> Aim: Identify every line in the records below that contains the string "tappedDepth", and copy each of those lines.

(Data items)
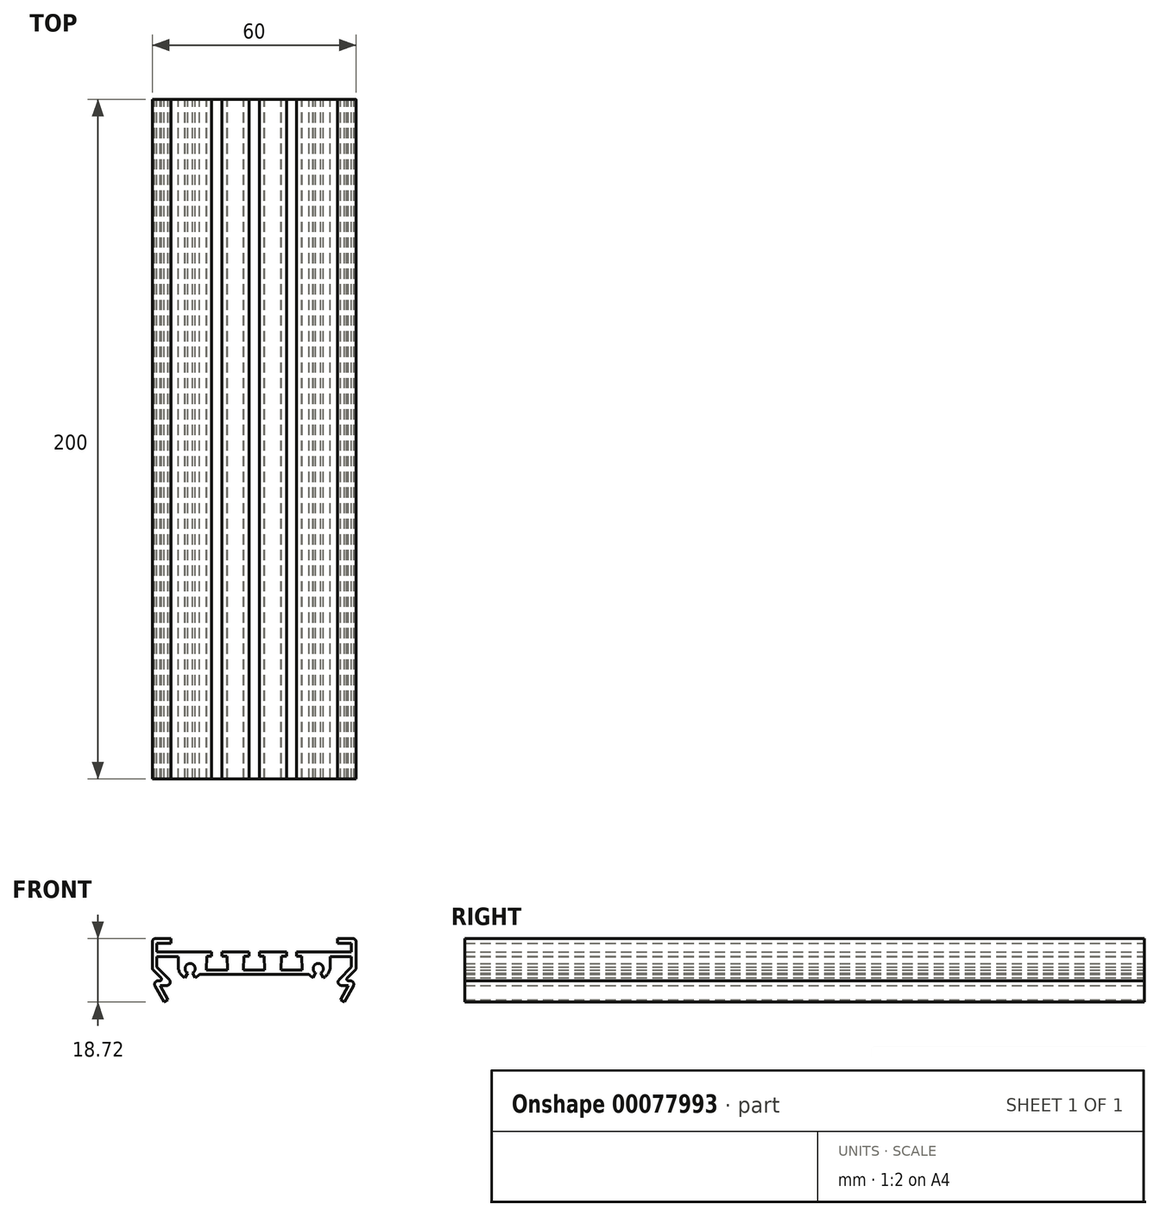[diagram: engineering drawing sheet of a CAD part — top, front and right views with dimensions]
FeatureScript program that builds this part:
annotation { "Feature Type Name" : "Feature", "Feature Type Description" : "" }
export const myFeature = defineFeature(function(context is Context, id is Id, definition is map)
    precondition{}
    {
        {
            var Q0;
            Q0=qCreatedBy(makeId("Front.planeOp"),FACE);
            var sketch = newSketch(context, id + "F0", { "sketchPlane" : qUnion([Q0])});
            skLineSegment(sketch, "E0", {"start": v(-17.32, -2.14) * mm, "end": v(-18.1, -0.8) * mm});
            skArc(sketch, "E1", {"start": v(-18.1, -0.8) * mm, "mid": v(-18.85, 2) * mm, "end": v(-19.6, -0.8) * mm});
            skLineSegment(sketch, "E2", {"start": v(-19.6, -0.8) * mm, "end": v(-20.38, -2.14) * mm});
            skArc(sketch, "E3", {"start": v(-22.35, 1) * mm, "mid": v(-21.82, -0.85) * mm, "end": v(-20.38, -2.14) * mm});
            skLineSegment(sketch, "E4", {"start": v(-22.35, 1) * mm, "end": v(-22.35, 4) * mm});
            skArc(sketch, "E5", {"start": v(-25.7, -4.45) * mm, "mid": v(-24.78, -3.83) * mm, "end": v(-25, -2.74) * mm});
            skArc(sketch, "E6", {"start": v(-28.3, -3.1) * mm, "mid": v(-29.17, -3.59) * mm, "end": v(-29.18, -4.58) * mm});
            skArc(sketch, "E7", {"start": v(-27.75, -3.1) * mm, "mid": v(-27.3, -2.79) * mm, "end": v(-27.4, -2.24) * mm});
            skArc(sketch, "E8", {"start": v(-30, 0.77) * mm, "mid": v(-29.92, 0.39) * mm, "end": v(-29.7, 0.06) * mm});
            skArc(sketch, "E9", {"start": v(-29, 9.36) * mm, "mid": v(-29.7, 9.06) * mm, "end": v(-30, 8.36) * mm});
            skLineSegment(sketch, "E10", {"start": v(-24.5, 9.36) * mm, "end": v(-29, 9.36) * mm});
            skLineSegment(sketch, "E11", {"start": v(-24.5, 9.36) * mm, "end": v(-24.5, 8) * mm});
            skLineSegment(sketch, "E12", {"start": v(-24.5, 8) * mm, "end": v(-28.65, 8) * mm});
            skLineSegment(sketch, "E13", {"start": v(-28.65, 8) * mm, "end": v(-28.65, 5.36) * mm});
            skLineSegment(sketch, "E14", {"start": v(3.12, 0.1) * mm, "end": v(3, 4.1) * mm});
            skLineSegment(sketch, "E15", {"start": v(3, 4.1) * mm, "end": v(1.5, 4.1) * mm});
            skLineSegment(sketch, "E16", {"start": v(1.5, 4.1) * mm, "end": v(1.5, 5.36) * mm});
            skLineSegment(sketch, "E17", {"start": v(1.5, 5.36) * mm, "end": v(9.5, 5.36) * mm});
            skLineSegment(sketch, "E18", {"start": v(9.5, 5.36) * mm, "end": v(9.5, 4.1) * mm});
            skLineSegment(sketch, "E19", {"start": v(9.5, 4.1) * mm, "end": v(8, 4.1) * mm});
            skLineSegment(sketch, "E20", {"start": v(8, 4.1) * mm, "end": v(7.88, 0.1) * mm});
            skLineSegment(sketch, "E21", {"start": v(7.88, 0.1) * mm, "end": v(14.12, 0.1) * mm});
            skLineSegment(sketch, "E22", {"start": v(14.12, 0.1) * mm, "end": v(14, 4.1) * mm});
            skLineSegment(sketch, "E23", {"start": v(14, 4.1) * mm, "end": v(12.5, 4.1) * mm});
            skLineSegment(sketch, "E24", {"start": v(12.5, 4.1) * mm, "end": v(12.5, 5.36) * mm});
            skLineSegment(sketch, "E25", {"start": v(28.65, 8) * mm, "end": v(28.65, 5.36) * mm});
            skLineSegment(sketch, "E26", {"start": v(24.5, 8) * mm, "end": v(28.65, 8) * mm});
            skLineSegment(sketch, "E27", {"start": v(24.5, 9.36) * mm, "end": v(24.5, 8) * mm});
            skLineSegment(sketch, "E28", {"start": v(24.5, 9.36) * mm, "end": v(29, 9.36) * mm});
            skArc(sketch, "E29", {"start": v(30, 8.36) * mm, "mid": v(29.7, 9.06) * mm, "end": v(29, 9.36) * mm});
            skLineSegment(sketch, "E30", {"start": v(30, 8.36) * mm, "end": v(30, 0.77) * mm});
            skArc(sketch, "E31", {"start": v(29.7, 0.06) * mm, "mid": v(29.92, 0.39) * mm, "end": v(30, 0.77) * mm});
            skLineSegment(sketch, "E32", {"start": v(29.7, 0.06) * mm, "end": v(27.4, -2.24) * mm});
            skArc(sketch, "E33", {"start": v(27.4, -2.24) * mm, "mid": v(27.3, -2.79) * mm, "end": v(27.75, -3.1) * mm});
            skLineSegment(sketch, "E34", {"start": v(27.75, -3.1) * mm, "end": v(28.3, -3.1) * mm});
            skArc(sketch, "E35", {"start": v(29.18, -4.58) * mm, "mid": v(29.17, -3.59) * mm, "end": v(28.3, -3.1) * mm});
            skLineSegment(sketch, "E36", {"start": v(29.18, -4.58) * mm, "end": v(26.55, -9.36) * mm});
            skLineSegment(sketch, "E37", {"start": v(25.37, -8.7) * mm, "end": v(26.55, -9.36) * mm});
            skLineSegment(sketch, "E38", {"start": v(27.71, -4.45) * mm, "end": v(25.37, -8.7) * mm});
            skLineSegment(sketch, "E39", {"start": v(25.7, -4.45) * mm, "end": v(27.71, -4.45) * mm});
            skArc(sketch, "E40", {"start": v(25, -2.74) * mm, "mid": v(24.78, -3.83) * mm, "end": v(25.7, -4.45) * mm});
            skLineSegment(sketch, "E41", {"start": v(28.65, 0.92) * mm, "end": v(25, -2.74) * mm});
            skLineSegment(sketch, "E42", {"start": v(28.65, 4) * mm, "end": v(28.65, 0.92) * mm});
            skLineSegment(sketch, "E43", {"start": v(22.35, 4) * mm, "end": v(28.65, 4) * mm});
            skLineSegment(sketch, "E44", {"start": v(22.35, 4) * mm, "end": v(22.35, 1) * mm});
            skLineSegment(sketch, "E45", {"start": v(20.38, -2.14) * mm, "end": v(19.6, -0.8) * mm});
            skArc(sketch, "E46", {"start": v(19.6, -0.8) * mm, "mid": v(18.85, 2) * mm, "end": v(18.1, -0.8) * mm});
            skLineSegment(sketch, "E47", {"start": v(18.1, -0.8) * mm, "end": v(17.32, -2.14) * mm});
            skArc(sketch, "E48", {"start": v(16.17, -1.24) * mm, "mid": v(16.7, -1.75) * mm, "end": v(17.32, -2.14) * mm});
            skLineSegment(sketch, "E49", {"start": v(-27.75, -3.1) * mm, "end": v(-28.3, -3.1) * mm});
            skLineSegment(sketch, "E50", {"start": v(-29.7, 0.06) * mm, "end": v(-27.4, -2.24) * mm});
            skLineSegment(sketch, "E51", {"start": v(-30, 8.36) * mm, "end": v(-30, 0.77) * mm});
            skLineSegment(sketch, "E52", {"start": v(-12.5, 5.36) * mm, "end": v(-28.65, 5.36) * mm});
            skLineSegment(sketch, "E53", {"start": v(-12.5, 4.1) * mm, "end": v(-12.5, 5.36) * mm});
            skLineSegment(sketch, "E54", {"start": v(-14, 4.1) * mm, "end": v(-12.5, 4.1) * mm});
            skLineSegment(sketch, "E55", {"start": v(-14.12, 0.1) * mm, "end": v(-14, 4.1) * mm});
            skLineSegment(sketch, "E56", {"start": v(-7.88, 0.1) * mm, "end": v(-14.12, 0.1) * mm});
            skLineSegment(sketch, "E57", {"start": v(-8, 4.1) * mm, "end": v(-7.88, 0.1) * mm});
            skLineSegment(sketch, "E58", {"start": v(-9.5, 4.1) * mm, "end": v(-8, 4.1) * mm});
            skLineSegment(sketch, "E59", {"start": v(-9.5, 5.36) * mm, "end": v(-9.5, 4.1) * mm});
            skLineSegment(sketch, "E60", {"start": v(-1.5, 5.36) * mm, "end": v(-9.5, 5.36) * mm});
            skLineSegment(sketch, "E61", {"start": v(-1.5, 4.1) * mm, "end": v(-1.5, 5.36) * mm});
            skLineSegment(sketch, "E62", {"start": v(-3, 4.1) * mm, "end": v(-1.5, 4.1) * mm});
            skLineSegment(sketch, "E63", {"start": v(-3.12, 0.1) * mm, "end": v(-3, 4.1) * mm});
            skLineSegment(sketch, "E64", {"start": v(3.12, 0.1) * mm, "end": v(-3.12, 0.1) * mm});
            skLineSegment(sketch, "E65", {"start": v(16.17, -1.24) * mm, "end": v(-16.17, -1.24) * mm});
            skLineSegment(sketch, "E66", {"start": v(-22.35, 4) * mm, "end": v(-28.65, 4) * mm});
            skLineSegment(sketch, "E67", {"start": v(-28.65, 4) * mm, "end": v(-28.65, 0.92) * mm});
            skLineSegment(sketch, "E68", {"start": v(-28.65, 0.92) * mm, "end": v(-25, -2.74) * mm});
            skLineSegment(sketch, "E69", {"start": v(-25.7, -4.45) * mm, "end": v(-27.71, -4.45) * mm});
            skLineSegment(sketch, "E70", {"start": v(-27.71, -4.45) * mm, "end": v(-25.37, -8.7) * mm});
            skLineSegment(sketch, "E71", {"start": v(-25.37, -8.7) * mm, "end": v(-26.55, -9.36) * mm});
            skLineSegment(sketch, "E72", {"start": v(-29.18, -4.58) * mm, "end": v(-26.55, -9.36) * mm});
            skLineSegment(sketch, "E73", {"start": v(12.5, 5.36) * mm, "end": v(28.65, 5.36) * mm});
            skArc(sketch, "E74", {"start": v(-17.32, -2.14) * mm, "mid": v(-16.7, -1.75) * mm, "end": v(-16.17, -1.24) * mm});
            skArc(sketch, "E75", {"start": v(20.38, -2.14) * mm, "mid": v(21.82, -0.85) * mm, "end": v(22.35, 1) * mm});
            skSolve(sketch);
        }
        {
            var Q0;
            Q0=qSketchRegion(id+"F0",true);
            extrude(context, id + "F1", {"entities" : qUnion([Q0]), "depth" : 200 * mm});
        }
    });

...

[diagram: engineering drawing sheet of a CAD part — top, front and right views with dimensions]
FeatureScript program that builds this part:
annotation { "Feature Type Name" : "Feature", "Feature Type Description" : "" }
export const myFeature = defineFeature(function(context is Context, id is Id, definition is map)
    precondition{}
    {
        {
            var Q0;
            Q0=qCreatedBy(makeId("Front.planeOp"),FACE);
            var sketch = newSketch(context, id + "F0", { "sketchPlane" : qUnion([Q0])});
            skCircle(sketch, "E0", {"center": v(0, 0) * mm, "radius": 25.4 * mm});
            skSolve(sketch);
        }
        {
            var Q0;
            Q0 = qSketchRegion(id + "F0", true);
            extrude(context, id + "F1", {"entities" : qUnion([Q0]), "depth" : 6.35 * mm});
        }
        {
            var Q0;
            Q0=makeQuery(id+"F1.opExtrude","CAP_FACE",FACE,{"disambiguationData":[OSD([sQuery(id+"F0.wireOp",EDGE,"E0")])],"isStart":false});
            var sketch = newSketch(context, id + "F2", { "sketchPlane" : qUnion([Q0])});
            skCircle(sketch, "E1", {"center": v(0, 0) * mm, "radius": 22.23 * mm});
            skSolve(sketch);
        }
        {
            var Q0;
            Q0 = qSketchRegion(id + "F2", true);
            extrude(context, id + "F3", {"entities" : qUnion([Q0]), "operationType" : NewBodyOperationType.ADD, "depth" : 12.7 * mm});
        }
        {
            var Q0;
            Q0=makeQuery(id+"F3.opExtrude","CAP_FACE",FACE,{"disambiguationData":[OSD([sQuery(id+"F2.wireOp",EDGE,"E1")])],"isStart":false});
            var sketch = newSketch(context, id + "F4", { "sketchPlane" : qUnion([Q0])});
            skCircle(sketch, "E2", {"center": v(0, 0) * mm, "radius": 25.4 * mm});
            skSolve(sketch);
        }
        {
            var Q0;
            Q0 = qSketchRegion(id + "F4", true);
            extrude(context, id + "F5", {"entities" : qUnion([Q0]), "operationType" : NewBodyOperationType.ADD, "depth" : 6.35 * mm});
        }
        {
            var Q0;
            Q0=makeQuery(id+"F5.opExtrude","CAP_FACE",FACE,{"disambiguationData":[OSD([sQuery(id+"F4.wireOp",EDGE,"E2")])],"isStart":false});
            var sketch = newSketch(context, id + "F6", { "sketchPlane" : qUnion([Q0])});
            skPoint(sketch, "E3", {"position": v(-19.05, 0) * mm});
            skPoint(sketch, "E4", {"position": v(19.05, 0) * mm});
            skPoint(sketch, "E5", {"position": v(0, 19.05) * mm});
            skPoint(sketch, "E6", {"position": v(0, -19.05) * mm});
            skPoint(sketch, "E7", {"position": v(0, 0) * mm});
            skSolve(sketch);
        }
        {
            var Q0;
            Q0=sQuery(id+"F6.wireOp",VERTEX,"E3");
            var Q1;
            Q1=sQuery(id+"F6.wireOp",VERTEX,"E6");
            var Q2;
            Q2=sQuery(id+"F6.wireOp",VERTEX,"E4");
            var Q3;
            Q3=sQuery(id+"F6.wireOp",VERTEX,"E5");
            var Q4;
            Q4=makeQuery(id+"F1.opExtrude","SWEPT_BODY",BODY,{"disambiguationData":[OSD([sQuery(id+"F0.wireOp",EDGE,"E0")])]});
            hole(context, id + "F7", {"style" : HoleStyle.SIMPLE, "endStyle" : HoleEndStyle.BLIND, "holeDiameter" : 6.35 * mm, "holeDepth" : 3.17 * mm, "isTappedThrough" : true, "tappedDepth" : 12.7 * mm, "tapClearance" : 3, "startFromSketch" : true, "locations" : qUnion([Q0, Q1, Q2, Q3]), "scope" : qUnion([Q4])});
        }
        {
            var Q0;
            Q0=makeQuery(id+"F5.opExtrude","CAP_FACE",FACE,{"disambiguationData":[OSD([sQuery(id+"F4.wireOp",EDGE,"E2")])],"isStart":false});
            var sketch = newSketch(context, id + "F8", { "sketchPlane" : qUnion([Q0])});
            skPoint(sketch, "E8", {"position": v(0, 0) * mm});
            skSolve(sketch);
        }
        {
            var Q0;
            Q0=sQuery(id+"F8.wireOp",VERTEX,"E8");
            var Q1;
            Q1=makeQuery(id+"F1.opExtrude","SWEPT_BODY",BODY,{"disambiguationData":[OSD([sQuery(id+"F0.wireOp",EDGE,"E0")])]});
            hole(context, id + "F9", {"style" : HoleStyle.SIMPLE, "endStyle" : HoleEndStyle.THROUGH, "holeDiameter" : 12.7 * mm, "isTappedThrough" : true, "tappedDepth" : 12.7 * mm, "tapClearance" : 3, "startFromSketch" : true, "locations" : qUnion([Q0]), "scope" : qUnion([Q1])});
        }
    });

> The output:
            hole(context, id + "F7", {"style" : HoleStyle.SIMPLE, "endStyle" : HoleEndStyle.BLIND, "holeDiameter" : 6.35 * mm, "holeDepth" : 3.17 * mm, "isTappedThrough" : true, "tappedDepth" : 12.7 * mm, "tapClearance" : 3, "startFromSketch" : true, "locations" : qUnion([Q0, Q1, Q2, Q3]), "scope" : qUnion([Q4])});
            hole(context, id + "F9", {"style" : HoleStyle.SIMPLE, "endStyle" : HoleEndStyle.THROUGH, "holeDiameter" : 12.7 * mm, "isTappedThrough" : true, "tappedDepth" : 12.7 * mm, "tapClearance" : 3, "startFromSketch" : true, "locations" : qUnion([Q0]), "scope" : qUnion([Q1])});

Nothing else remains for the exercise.